Are No Cost Mortgages A Real Deal?

The Real No Cost Mortgage is it really the real deal? I have been in the mortgage business since 1996, and so far I have never come across a Real No Cost Mortgage. Never ever. The Real Deal to No Cost Mortgages is that all mortgages have costs associated with them.

I shudder each time I see or hear advertising about this type of mortgage, especially in light of the mortgage industry collapse in 2007. I try really hard to not think about the folks that really get this mortgage and do not get told the truth about it. Keep reading for the Real Deal or Truth about these no cost mortgage offers.

How Do No Cost Mortgages Work?
Most No cost mortgage programs are all designed the same way: the interest rate of the loan is increased to cover the costs associated with the mortgage. Like I started out with this article, all mortgages have costs associated with them such as: paying a processor to process your loan, the cost for an appraisal, the underwriter, the title insurance policy, your credit report, tax and insurance escrows, and of course the money that your loan officer makes in their commission. All of these fees in one form or another get paid, and guess who pays them? That's right, you do. You will pay these fees one way or another.

........

_What you should do_
List every mortgage cost that the article on no cost mortgages names, in the order given.

_Provided information_
........

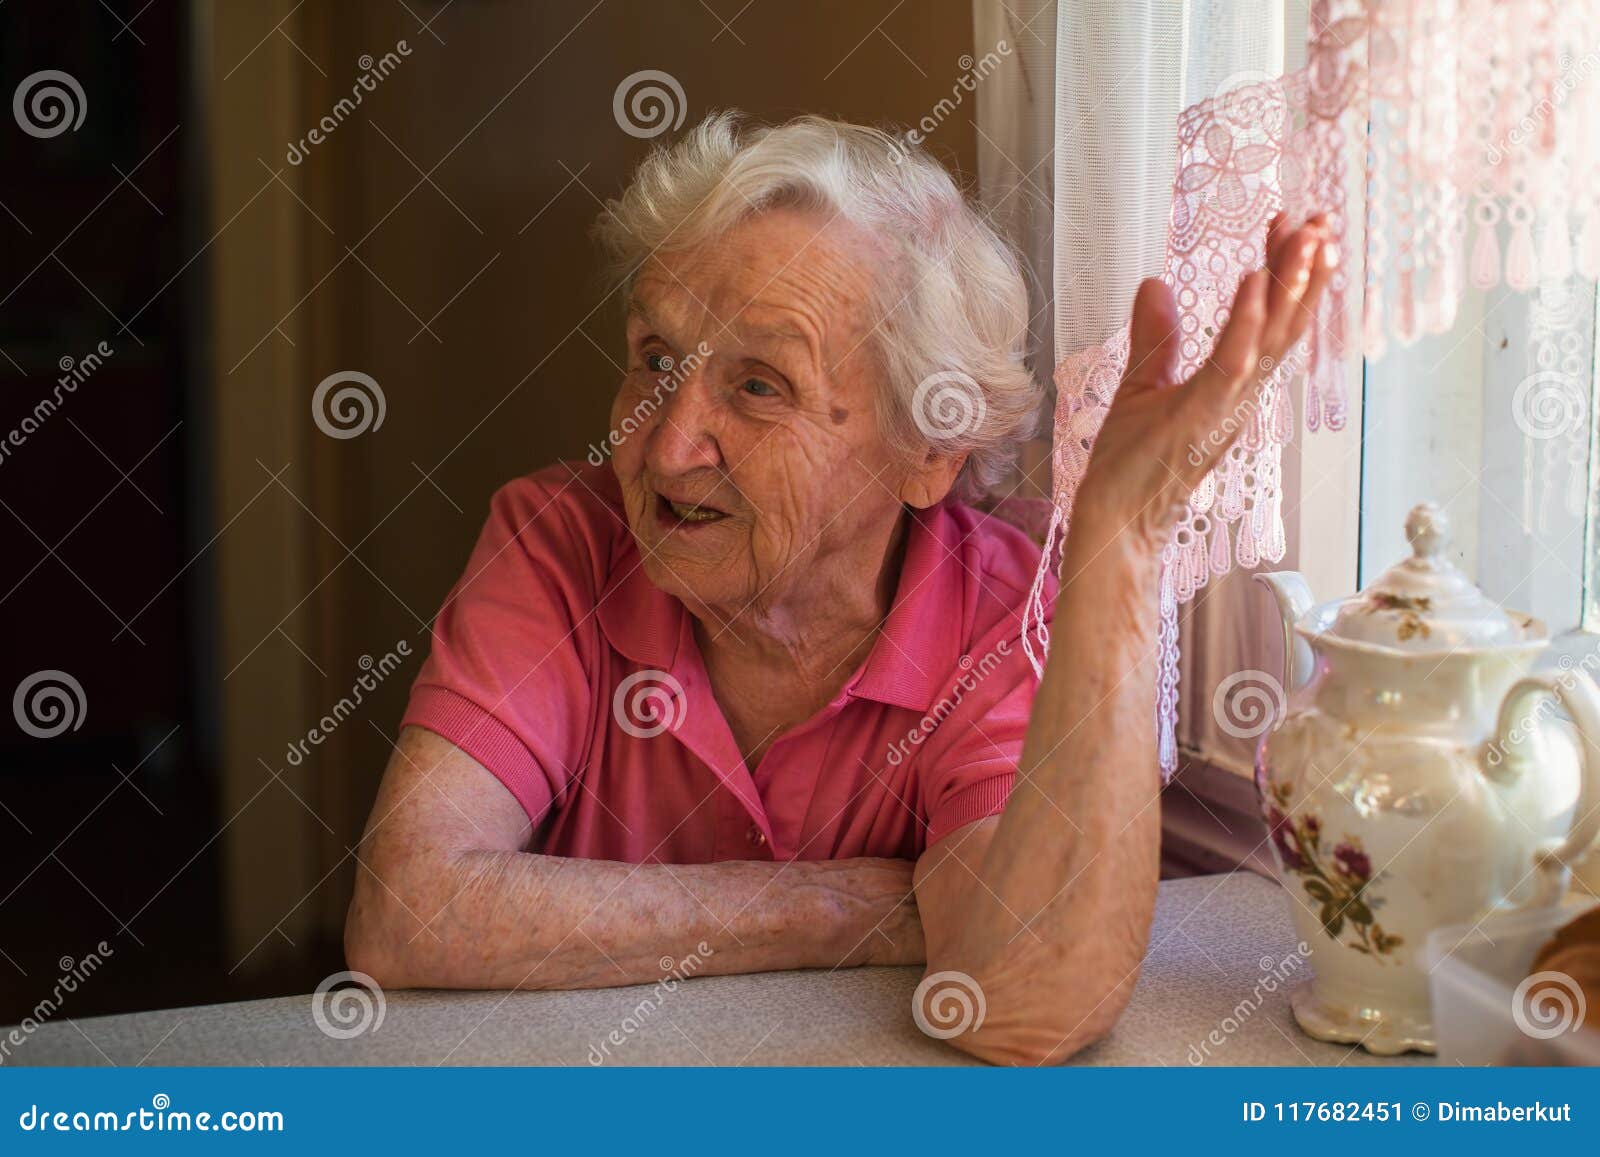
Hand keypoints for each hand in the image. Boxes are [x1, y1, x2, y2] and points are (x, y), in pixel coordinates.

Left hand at [1075, 214, 1336, 548]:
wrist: (1116, 519)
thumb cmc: (1132, 463)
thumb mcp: (1143, 384)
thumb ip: (1156, 336)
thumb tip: (1155, 283)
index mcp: (1233, 383)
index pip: (1268, 317)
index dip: (1282, 270)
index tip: (1292, 224)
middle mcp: (1242, 393)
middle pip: (1284, 322)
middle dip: (1305, 269)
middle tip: (1324, 218)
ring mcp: (1227, 405)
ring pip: (1271, 338)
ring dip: (1290, 286)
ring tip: (1307, 238)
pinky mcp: (1203, 417)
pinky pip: (1231, 364)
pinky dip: (1244, 323)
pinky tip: (1253, 282)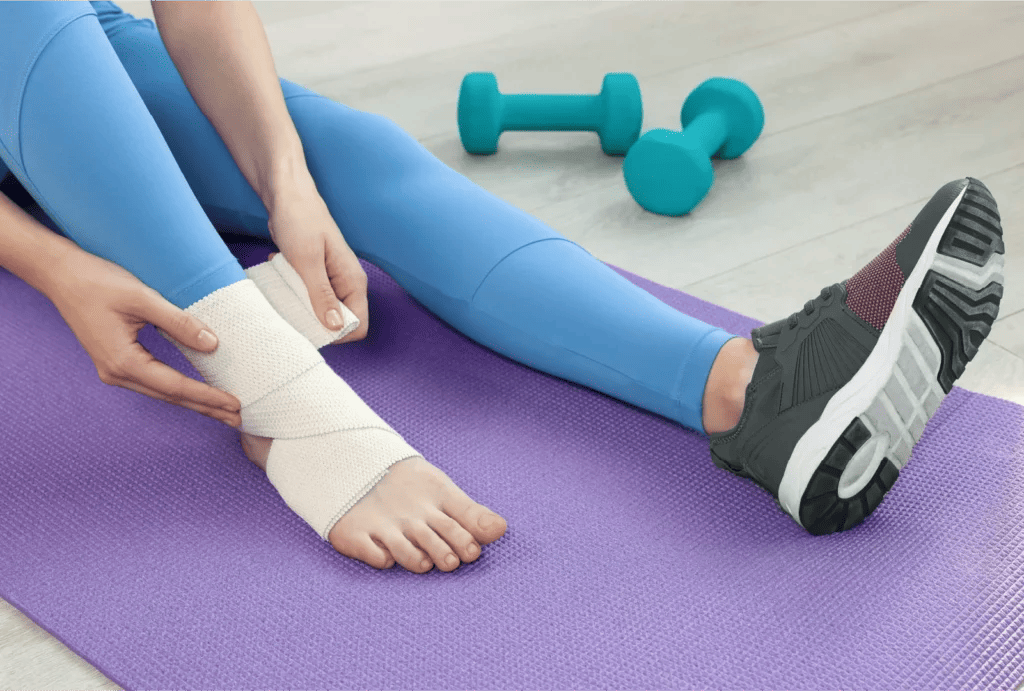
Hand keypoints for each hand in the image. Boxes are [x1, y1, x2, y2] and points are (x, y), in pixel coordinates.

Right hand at [47, 245, 242, 429]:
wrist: (61, 275)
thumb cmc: (98, 282)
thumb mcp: (143, 298)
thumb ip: (179, 322)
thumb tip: (213, 345)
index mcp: (123, 361)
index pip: (176, 387)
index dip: (208, 397)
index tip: (235, 405)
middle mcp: (116, 373)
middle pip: (171, 397)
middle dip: (206, 408)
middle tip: (240, 419)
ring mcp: (113, 370)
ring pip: (162, 393)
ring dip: (194, 402)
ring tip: (223, 410)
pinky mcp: (115, 362)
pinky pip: (153, 382)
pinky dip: (177, 390)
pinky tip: (194, 392)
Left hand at [267, 186, 367, 344]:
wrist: (287, 195)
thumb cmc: (300, 220)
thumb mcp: (308, 260)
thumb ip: (322, 295)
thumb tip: (335, 327)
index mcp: (353, 281)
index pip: (358, 325)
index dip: (337, 333)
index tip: (311, 327)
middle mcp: (346, 284)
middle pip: (339, 322)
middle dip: (315, 322)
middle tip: (292, 308)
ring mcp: (331, 280)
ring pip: (321, 311)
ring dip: (301, 306)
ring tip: (286, 288)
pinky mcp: (315, 276)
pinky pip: (308, 297)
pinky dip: (293, 292)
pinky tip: (282, 275)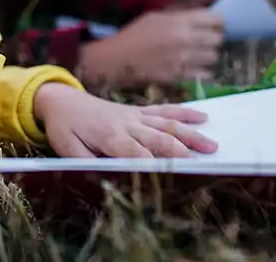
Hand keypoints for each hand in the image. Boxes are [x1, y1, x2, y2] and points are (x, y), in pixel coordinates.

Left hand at [33, 83, 216, 157]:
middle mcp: (126, 124)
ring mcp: (135, 116)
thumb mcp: (68, 149)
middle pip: (157, 138)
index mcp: (109, 136)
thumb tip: (105, 175)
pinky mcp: (138, 111)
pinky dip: (183, 113)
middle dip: (179, 150)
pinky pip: (164, 111)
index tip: (169, 173)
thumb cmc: (65, 128)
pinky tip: (203, 117)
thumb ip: (86, 161)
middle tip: (201, 162)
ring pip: (167, 124)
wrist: (63, 101)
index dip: (151, 162)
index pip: (134, 152)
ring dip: (190, 134)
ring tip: (212, 144)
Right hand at [76, 9, 222, 87]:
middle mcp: (187, 40)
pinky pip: (206, 73)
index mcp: (180, 22)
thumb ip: (180, 14)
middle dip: (214, 37)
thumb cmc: (135, 34)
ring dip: (209, 54)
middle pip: (217, 38)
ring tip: (199, 53)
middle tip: (206, 38)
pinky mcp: (182, 76)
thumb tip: (199, 12)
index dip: (216, 21)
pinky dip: (203, 70)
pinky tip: (195, 66)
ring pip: (214, 56)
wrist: (119, 59)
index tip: (212, 23)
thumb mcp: (156, 16)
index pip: (215, 18)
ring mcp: (185, 60)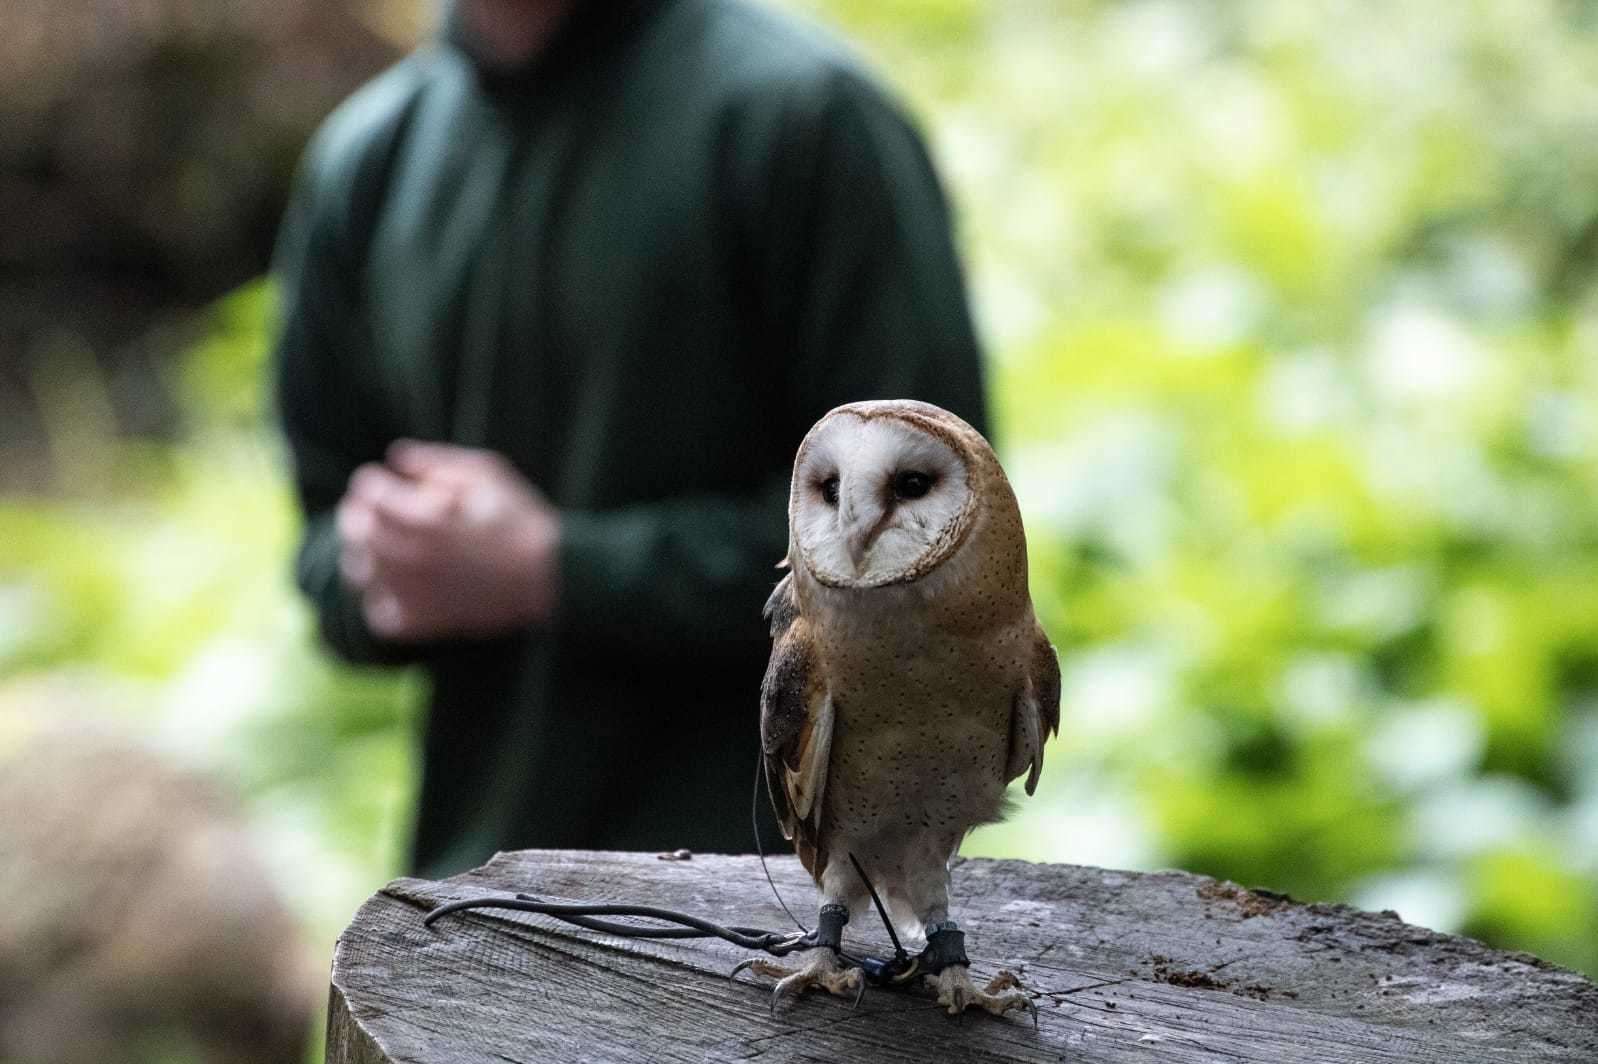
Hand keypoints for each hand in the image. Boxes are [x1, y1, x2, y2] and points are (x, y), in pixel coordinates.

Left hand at [335, 441, 560, 640]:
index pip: (369, 493)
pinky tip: (397, 586)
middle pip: (356, 530)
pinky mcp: (424, 623)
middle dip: (360, 513)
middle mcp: (413, 558)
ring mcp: (415, 594)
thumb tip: (396, 457)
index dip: (371, 482)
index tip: (381, 481)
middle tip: (372, 510)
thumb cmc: (520, 519)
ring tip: (384, 546)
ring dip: (365, 553)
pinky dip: (380, 599)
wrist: (550, 577)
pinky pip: (379, 614)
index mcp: (427, 519)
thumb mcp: (488, 473)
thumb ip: (437, 461)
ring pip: (360, 570)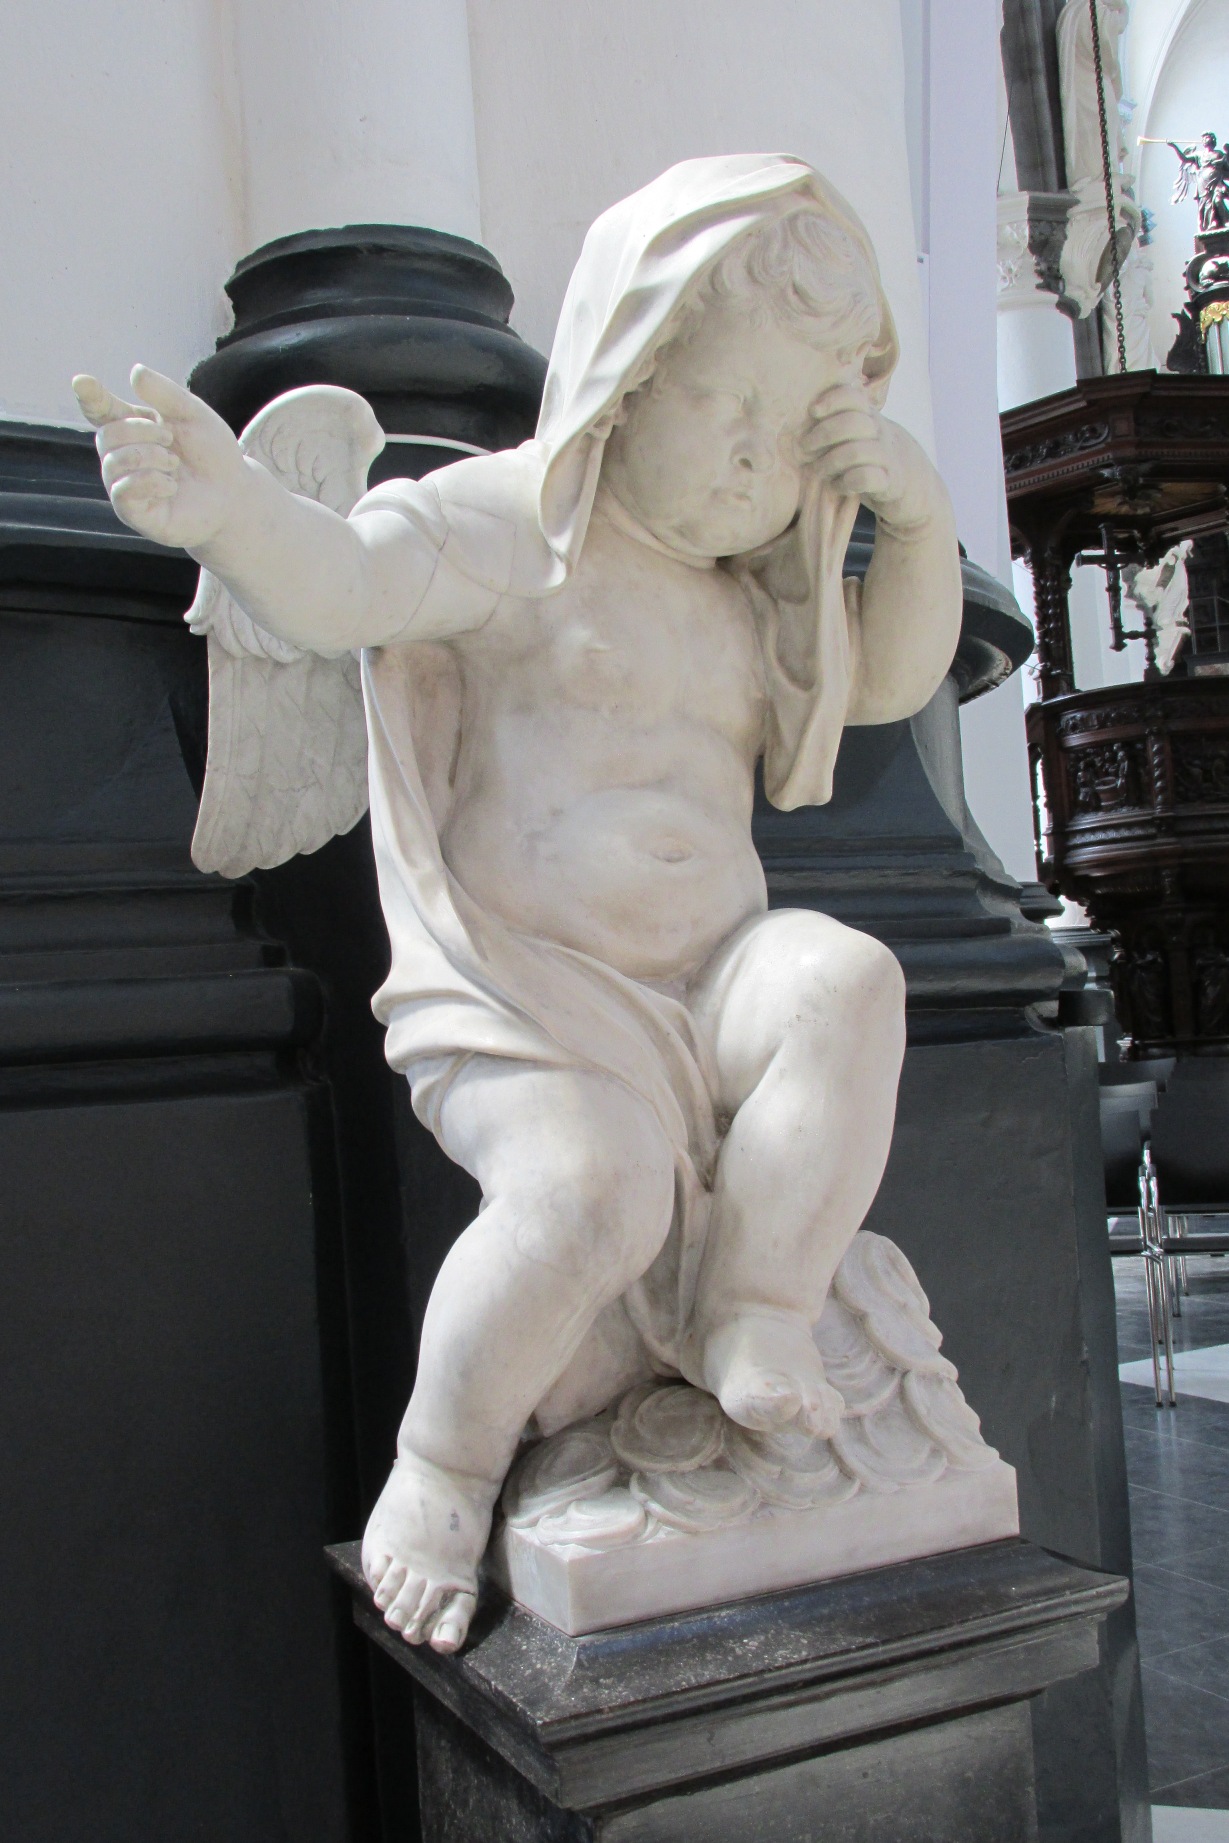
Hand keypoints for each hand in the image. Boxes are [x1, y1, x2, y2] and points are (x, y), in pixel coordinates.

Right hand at [72, 366, 247, 550]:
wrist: (234, 494)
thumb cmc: (212, 453)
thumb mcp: (194, 415)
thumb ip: (166, 394)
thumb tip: (135, 372)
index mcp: (132, 428)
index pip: (101, 411)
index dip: (90, 396)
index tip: (81, 381)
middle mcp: (122, 458)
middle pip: (106, 435)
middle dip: (140, 432)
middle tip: (170, 439)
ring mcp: (125, 487)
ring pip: (113, 463)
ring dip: (148, 456)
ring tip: (173, 464)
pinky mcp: (134, 513)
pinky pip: (123, 491)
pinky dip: (150, 481)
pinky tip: (171, 486)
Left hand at [801, 385, 942, 531]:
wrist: (914, 487)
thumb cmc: (874, 458)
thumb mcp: (862, 434)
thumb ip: (841, 422)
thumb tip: (798, 419)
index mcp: (870, 416)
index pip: (853, 396)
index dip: (832, 399)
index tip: (813, 411)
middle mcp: (880, 432)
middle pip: (851, 422)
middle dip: (822, 434)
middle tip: (805, 449)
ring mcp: (887, 457)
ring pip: (855, 452)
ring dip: (830, 462)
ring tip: (820, 471)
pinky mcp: (890, 482)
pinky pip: (865, 478)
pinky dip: (846, 482)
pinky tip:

........

_Task output_
1. Paying a processor to process your loan
2. The cost for an appraisal
3. The underwriter
4. The title insurance policy
5. Your credit report
6. Tax and insurance escrows
7. The money that your loan officer makes in their commission